BEGIN Data

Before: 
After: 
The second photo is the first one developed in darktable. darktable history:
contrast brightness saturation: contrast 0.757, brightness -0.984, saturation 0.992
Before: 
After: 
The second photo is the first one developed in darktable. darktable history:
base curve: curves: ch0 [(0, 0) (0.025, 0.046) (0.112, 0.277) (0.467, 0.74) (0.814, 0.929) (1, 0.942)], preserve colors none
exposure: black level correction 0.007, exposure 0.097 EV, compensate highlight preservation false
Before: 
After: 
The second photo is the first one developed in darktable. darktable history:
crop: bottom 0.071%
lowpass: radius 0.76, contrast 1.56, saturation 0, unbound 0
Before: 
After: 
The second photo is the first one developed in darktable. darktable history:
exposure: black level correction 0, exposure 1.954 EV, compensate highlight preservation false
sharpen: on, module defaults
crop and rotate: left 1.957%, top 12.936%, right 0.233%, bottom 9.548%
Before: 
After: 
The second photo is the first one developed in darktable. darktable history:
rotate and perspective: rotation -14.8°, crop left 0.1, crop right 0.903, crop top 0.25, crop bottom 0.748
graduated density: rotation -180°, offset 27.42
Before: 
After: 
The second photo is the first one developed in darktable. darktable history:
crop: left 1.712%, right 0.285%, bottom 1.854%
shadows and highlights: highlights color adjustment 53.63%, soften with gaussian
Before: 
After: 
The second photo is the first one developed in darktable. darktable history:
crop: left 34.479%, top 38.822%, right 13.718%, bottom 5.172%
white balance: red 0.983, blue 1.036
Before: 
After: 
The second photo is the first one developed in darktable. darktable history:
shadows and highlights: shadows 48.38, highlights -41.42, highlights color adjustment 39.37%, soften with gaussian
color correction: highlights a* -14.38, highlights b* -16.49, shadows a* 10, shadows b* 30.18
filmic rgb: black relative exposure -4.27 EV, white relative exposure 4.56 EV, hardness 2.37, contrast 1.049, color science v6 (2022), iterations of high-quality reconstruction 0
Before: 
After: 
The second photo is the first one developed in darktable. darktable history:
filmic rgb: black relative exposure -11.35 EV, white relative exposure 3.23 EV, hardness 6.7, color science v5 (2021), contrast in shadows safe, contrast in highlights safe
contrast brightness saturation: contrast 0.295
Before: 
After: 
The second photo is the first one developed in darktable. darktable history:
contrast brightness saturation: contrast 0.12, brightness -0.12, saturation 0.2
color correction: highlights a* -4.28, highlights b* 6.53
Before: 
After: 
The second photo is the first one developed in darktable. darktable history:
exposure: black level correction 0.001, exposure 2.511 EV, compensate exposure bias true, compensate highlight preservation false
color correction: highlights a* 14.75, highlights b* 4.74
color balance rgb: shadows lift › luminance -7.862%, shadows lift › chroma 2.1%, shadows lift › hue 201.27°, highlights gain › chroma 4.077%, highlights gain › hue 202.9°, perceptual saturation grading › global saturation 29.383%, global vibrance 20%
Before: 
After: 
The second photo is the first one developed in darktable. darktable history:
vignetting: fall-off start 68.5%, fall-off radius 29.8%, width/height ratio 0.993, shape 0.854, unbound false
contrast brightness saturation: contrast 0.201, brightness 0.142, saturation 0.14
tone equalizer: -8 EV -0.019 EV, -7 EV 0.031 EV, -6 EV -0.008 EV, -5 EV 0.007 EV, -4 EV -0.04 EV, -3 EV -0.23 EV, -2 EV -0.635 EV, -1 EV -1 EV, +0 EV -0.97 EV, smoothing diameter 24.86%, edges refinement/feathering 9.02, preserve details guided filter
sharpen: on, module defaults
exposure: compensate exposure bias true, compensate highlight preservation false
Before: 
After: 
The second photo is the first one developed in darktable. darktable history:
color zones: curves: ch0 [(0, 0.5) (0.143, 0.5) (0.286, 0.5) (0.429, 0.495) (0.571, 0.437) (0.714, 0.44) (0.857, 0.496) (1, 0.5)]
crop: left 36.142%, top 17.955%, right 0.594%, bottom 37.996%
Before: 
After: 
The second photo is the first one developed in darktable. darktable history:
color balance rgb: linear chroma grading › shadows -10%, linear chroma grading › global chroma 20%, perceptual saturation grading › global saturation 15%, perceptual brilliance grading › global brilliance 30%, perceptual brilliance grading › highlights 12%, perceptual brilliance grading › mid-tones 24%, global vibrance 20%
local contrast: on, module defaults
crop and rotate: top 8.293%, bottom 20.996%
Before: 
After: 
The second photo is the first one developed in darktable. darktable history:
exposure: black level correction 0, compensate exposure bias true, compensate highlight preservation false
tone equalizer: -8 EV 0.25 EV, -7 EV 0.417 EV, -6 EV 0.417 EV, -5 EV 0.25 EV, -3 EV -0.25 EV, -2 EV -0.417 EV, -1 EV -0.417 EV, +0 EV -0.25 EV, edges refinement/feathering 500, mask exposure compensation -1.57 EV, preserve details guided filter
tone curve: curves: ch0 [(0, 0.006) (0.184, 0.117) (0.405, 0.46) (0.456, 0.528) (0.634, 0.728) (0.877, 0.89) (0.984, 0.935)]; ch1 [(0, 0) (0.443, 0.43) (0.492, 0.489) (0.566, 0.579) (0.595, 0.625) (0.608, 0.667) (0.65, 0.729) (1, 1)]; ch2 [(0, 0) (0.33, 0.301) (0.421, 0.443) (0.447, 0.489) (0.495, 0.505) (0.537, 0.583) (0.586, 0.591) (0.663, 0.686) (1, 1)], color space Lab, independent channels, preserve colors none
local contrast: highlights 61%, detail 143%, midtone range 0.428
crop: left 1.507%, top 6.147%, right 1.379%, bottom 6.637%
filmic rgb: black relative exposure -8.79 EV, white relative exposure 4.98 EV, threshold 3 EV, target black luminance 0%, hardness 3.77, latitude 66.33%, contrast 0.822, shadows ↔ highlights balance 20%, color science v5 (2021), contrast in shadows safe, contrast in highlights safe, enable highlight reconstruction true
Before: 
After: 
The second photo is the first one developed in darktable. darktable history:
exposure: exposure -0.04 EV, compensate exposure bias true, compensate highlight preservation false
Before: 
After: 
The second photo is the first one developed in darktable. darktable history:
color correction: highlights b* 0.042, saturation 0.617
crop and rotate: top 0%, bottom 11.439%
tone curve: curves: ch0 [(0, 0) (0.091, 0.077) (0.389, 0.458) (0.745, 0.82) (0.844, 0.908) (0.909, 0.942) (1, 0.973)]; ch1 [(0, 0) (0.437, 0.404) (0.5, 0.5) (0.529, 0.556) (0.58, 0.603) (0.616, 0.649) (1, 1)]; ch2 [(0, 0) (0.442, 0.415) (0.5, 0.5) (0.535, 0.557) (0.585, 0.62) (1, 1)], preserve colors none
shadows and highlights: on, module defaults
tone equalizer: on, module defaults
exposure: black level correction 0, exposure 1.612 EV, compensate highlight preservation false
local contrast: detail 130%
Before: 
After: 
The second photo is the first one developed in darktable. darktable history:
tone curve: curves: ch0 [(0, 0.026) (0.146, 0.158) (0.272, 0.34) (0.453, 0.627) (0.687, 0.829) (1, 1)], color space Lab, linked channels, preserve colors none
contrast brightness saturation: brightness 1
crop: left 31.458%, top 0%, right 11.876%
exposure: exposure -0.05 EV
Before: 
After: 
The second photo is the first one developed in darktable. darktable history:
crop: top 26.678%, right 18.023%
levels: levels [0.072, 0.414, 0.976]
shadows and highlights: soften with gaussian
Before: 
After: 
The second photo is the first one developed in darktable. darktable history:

END Data

• _Prompt_
Copy the items verbatim from the beginning through the line that contains "lowpass: radius 0.76, contrast".

• _Written solution_
Before: 
After: 
The second photo is the first one developed in darktable. darktable history:
contrast brightness saturation: contrast 0.757, brightness -0.984, saturation 0.992
Before: 
After: 
The second photo is the first one developed in darktable. darktable history:
base curve: curves: ch0 [(0, 0) (0.025, 0.046) (0.112, 0.277) (0.467, 0.74) (0.814, 0.929) (1, 0.942)], preserve colors none
exposure: black level correction 0.007, exposure 0.097 EV, compensate highlight preservation false
Before: 
After: 
The second photo is the first one developed in darktable. darktable history:
crop: bottom 0.071%
lowpass: radius 0.76, contrast 1.56, saturation 0, unbound 0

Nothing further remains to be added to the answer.